It’s 5:28 am on my clock, and the sun is slowly rising from behind the towers and buildings here in Manila. That’s what I see through my small bed room window, pero hindi naman ‘yun yung totoo diba? Because there’s more to sunrise and sunset than what we see, even if we saw it from the bays of the most beautiful sea.
I have come to realize an incorrect mindset that I didn’t know existed in me or maybe I did, but I didn’t realize enough that it was wrong. I always think good things happen out of my obedience and if I choose to do the wrong things, I would be punished severely. Basta, pag mabait ka lahat ng gusto mo, makukuha mo. Pag pasaway ka, wala na. How many times have people told us that doing good would always lead to good fortune and that bad days were a result of a heart gone wrong? Dito ako nagkamali, ito yung maling mindset.

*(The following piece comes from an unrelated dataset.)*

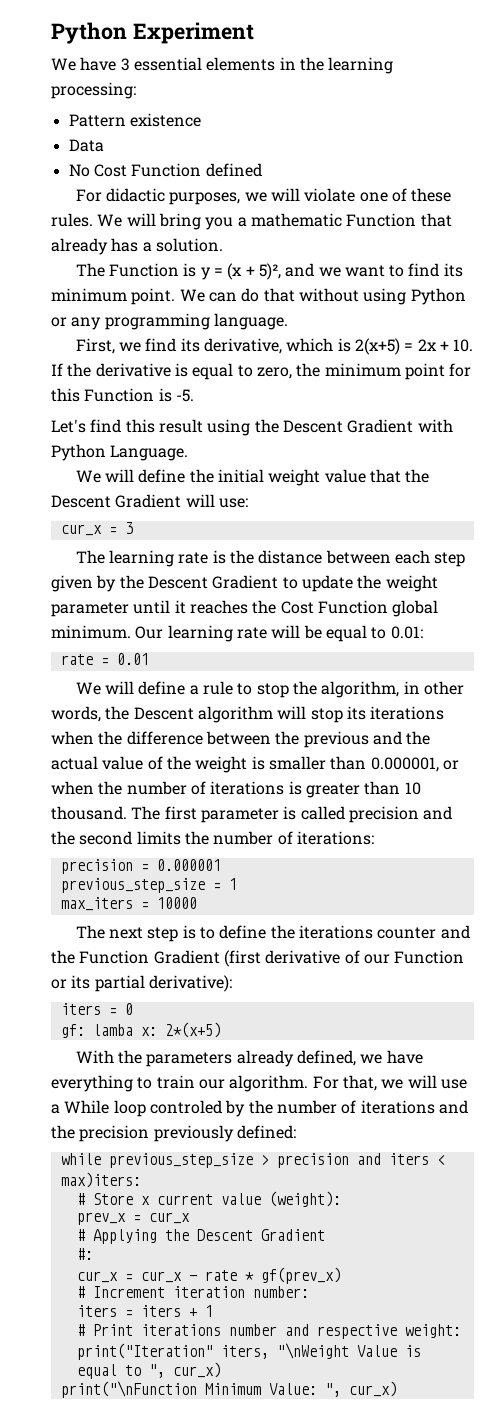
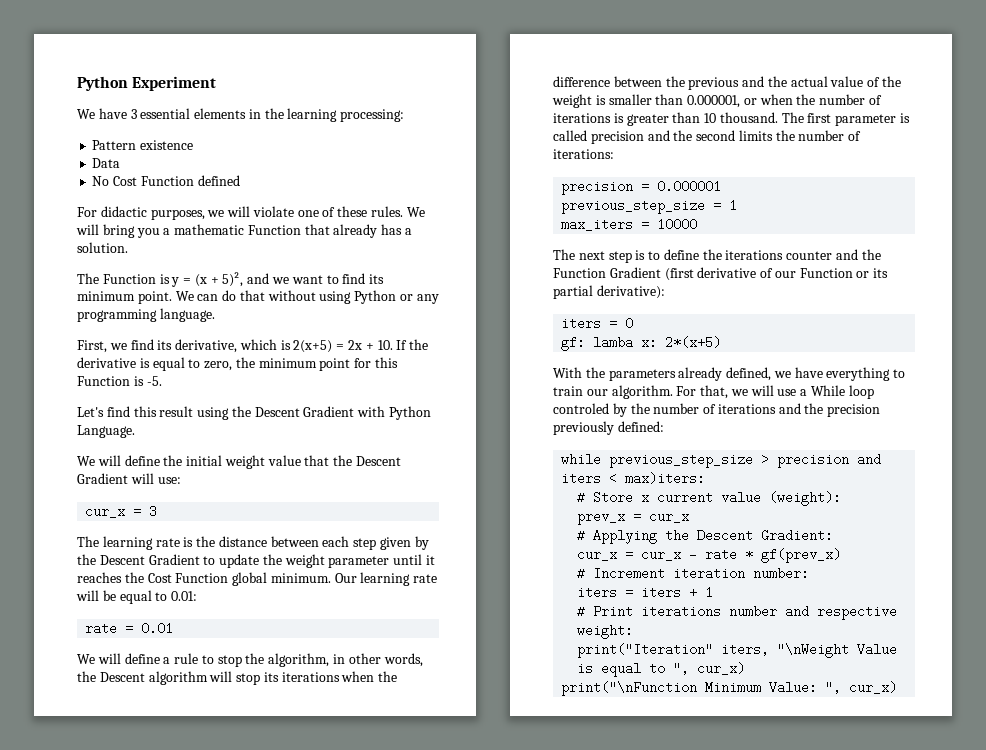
[260,1229,325,1241] [76,1248,93,1260] Gradient // #: -> [761,529,834,542] Gradient:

It’s all wrong. That’s not how God blesses His children. You might be drowning in debt, but maybe you are drowning in His love.
He doesn’t always give what we earnestly desire because He knows how it could lead us to downfall. He knows how we might suffer from it. He knows the wrong thoughts we have about those desires and longs for us to be with Him in his glory, so why would he allow us to be sidetracked from the path that would lead to Him?
I have hardened my heart too many times when failures came and when burdens weighed me down. I would grieve myself with wonderings what I had done wrong, what I had done different from the others? I continually compared myself until I was burnt out, ending up with a devastated self-esteem.
Why was the sun setting on me? Why were bad things coming down on me? Surely I’ve done something so wrong that God was punishing me? Oh, yes. I’ve thought them all.
But, the sun wasn’t setting; the sun is constantly where he is. It is an unmoving, constant source of light and energy. But, the earth on the other hand, it has been rotating from the very beginning! The world has been changing how we see the sun. It has been giving us perceptions that weren’t true. Because of this world, I thought the Son departs from us when we’re in pain or when we’re suffering, but during those times, He only reaches out His hands to take us from the situation and fill us with His love. The beatitudes tell us: “Blessed are the poor in spirit, for theirs is the Kingdom of Heaven.” Matthew 5:3 NIV
My little bed room window even makes my view of the sun even smaller. I can only see the light from the sun, but to see the sun itself would blind me with its brightness. The Son is too grand and beautiful for my human eyes to look at.
I have to learn how to look past the world and its follies and to accept that as I trust the constant, unmoving Son, I will not be consumed by darkness. I will not fear the night. I will not be afraid of the things I do not see. The dusk will hide the Sun from me, but I will still believe that it is out there! It exists and I believe it will rise and it will come again. When? Only God knows. Beautiful, beautiful truth!
But, if you think your life is settling into darkness, look at the moon. It still reflects the sun’s light, your proof that the sun isn’t gone forever. You can see the moon in the goodness of people who reflect the beauty of the true Light. You might be worried that God has left you, which is absolutely not true; now, look at the people who love and take courage that God has not abandoned you. You are only in a moment of change, of pruning, of growth. He isn’t far away, he is with you and he is leading you towards Himself.
“You can enter God’s Kingdom only through the narrow gate. The highway to hell is broad, and its gate is wide for the many who choose that way. But the gateway to life is very narrow and the road is difficult, and only a few ever find it.” Matthew 7:13-14 NLT
I am finalizing this at 5:10pm. Soon, the darkness will have to fall and rain is even adjoining the eve, but I will not fear because I will not be alone tonight and I never will be.